> DATA FOR THIS TASK
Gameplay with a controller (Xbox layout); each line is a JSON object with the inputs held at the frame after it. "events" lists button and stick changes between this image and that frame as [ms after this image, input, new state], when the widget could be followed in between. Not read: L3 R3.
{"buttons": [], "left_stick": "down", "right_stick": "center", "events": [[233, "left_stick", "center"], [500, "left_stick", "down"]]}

==

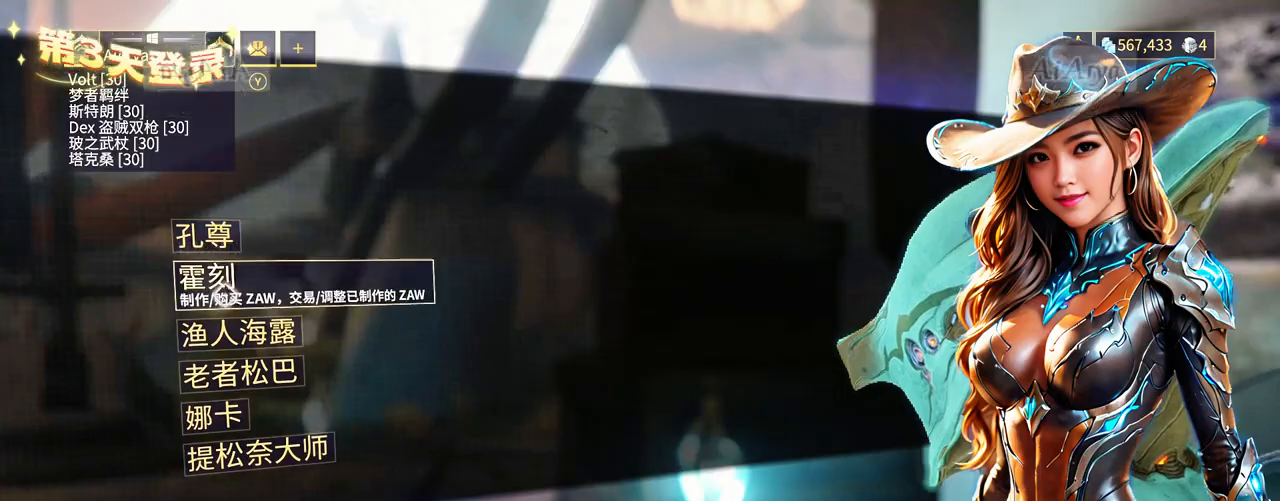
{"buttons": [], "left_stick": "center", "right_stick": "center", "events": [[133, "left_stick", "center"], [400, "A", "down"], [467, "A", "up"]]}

...

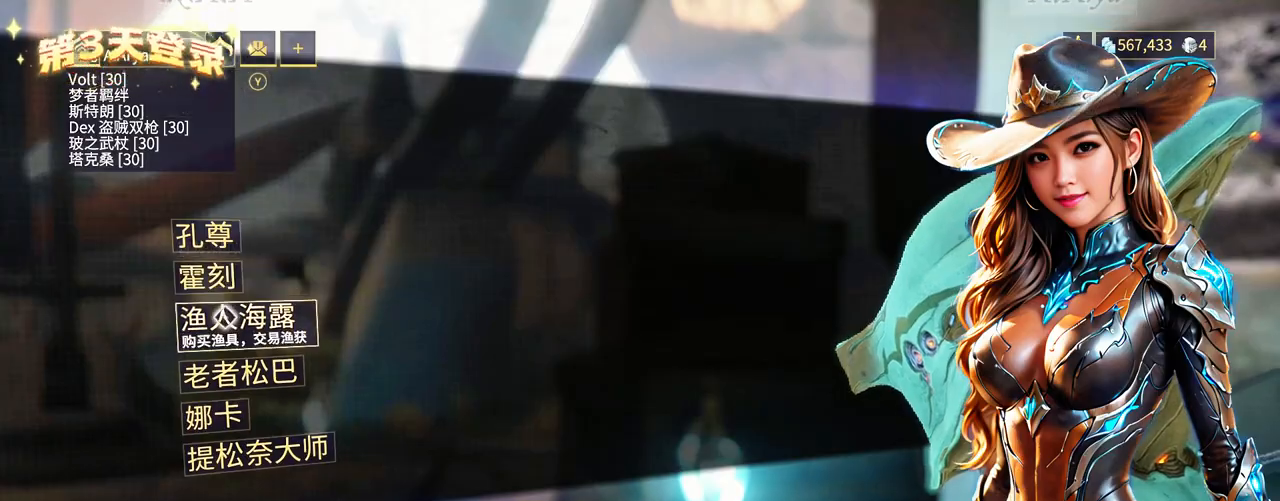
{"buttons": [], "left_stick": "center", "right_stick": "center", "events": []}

> WORK INSTRUCTION
If a line in the entries holds the word "down", count it. Report the total only.

> SOLUTION TO THE EXERCISE
2